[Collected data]
****************************************

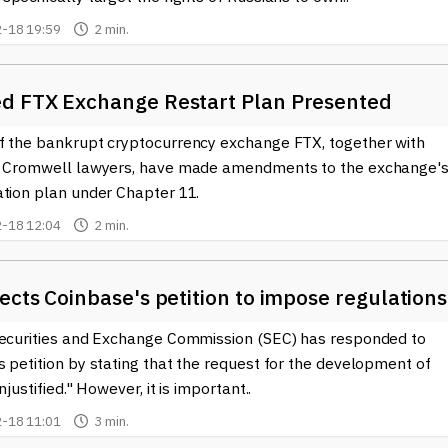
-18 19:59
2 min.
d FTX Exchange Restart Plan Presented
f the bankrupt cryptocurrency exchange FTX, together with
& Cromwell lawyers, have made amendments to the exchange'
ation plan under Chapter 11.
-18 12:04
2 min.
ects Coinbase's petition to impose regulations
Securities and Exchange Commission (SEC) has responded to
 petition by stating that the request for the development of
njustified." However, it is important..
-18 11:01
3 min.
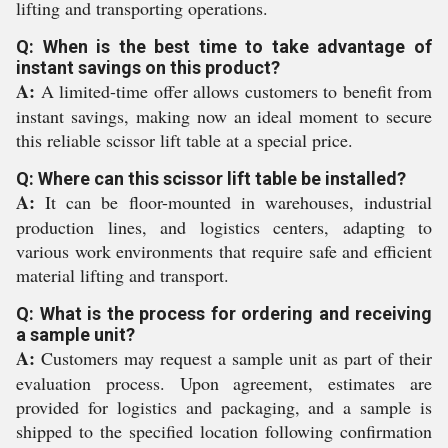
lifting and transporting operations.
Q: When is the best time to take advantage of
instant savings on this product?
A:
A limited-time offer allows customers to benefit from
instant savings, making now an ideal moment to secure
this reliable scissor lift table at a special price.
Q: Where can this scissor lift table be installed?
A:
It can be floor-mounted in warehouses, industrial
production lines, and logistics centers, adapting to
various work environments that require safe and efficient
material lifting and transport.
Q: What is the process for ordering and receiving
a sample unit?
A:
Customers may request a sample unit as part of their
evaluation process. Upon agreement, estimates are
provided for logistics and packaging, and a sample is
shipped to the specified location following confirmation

****************************************

All of the data above should be quoted exactly, except for the pictures.

-18 19:59
2 min.
d FTX Exchange Restart Plan Presented
f the bankrupt cryptocurrency exchange FTX, together with
& Cromwell lawyers, have made amendments to the exchange'
ation plan under Chapter 11.
-18 12:04
2 min.
ects Coinbase's petition to impose regulations
Securities and Exchange Commission (SEC) has responded to
 petition by stating that the request for the development of
njustified." However, it is important..
-18 11:01
3 min.
lifting and transporting operations.
Q: When is the best time to take advantage of
instant savings on this product?
A:
A limited-time offer allows customers to benefit from
instant savings, making now an ideal moment to secure
this reliable scissor lift table at a special price.
Q: Where can this scissor lift table be installed?
A:
It can be floor-mounted in warehouses, industrial
production lines, and logistics centers, adapting to
various work environments that require safe and efficient
material lifting and transport.
Q: What is the process for ordering and receiving
a sample unit?
A:
Customers may request a sample unit as part of their
evaluation process. Upon agreement, estimates are
provided for logistics and packaging, and a sample is
shipped to the specified location following confirmation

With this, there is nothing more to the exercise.